EXERCISE BRIEF:
Below is a listing; print exactly its lines from the one containing "left ankle: (28, 201)" down to the one containing "left elbow: (59, 350)", both inclusive, with every picture left out.

EXTRACTED INFORMATION:
-------

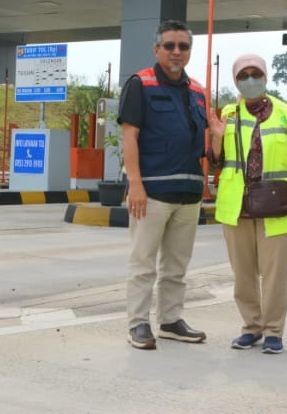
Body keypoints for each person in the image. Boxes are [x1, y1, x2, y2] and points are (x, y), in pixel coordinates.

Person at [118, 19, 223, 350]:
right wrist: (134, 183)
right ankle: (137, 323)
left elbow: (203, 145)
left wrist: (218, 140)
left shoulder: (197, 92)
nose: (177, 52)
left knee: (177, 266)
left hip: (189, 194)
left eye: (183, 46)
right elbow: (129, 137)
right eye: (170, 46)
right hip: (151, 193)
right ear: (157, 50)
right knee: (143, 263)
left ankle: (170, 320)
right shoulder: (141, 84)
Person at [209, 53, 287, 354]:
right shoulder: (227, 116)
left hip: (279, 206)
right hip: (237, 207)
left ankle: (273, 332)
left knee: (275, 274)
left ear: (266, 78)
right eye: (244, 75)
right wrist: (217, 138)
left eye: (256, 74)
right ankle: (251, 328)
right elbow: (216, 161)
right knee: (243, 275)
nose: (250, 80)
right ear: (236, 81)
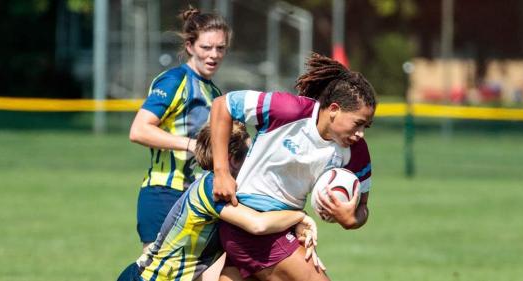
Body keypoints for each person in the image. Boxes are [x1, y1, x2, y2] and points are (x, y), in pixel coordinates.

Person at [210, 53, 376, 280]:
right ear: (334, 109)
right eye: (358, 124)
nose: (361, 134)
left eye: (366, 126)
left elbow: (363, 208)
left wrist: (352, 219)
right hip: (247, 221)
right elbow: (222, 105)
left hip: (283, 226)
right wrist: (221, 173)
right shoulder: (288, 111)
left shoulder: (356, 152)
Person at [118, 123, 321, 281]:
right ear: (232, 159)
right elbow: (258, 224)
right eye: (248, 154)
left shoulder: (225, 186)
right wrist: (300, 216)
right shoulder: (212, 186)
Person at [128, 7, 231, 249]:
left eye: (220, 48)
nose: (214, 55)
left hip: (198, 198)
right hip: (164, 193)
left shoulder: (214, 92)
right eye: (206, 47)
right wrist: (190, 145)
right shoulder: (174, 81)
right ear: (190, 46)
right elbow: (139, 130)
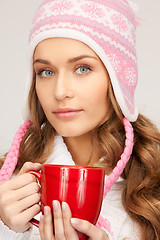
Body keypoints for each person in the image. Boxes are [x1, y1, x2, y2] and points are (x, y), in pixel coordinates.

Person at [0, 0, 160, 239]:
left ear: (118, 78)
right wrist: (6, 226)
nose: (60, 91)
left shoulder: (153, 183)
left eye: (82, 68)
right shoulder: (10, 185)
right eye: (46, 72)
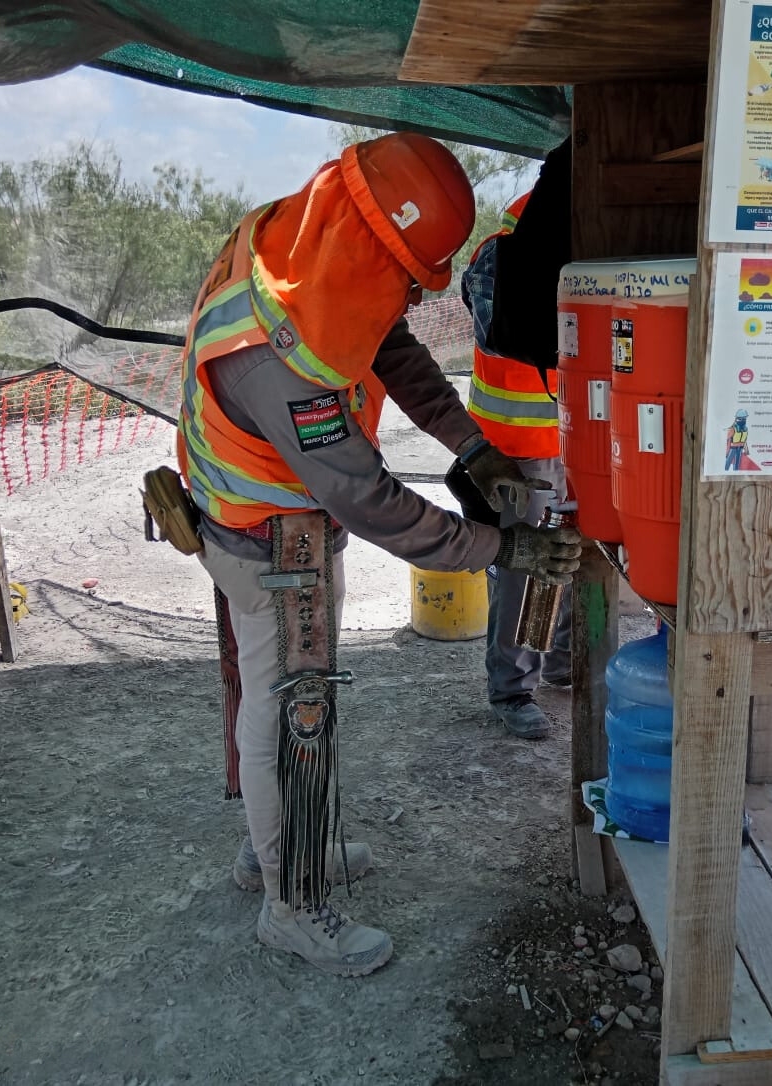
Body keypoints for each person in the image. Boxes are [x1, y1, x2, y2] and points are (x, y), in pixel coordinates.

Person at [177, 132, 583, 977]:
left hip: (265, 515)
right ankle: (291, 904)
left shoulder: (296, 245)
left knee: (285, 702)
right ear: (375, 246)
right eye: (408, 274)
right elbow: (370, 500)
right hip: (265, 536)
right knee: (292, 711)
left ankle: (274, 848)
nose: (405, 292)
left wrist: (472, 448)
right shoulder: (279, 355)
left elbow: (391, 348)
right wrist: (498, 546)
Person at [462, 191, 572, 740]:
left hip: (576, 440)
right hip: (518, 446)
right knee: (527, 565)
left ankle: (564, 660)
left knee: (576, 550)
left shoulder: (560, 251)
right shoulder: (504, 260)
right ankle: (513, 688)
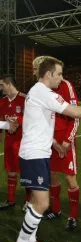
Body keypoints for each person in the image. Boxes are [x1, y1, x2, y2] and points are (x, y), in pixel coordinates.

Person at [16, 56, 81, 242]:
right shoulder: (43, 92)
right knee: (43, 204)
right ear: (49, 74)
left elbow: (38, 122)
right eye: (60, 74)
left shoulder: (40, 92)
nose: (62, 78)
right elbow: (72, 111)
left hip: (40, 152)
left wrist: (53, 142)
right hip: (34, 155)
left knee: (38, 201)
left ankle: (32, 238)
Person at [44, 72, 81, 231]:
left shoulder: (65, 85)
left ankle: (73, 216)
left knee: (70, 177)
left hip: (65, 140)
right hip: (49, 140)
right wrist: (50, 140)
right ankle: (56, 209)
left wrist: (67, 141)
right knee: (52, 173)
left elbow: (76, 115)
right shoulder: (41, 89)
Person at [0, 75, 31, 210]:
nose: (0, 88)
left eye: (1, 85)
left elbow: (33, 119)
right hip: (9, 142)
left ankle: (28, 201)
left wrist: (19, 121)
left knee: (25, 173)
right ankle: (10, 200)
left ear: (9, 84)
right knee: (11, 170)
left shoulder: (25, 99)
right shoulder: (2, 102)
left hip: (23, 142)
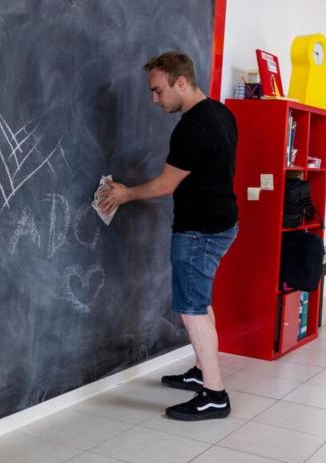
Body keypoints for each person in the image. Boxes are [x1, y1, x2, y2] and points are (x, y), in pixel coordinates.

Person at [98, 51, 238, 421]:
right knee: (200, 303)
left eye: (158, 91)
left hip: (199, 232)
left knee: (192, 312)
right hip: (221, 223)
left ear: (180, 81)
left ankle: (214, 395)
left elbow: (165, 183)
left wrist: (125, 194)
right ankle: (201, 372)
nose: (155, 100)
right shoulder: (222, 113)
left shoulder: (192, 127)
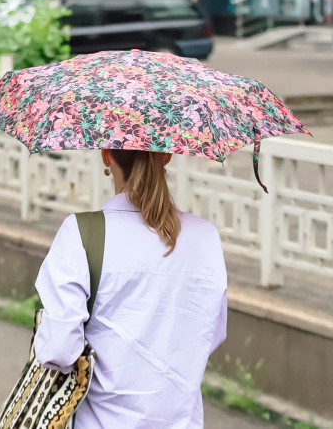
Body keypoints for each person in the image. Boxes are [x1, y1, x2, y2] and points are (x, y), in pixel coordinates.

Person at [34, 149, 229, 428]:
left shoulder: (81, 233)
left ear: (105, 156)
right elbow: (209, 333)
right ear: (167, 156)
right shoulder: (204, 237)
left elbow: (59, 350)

-------

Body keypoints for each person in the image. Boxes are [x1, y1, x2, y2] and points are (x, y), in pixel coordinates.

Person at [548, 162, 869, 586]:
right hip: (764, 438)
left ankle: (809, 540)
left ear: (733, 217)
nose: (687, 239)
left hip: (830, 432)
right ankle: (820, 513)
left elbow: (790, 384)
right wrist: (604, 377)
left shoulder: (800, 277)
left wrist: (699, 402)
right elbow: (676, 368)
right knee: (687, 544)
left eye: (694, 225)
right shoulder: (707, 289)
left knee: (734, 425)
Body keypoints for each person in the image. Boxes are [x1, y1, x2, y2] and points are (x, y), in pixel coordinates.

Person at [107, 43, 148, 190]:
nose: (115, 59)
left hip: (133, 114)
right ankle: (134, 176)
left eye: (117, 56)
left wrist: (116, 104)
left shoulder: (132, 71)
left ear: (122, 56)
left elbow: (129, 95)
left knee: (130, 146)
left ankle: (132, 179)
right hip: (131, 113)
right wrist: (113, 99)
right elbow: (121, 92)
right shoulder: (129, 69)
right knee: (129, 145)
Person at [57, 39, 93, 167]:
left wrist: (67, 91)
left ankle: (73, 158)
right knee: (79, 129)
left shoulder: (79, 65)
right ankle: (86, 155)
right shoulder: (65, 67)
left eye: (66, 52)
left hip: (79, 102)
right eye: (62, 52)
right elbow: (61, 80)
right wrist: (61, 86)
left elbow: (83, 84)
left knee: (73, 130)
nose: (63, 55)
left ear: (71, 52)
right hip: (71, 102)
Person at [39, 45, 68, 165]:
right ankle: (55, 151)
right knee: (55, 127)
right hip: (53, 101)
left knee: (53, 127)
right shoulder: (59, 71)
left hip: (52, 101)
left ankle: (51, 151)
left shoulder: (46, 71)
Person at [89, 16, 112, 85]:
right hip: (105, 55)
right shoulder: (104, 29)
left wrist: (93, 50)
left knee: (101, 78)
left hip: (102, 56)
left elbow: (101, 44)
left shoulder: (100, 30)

-------

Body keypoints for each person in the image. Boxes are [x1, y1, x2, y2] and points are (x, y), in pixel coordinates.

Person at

-------

EXERCISE ANSWER:
left ankle: (28, 201)
left wrist: (19, 121)
left knee: (25, 173)
right ankle: (10, 200)
left ear: (9, 84)
right knee: (11, 170)
left shoulder: (25, 99)
right shoulder: (2, 102)
left hip: (23, 142)
Body keypoints for each person in the image. Boxes are [x1, y1, x2, y2] and points are (x, y), in pixel coordinates.

Person at [98, 51, 238, 421]:
right knee: (200, 303)
left eye: (158, 91)
left hip: (199, 232)
left knee: (192, 312)
right hip: (221, 223)
left ear: (180, 81)
left ankle: (214, 395)
left elbow: (165, 183)
left wrist: (125, 194)
right ankle: (201, 372)
nose: (155, 100)
right shoulder: (222, 113)
left shoulder: (192, 127)
Body keypoints for each person in the image. Boxes are [x1, y1, x2, y2] and points are (x, y), in pixel coordinates.

Person at [34, 149, 229, 428]:
left shoulder: (81, 233)
left ear: (105, 156)
right elbow: (209, 333)
right ear: (167, 156)
right shoulder: (204, 237)
left elbow: (59, 350)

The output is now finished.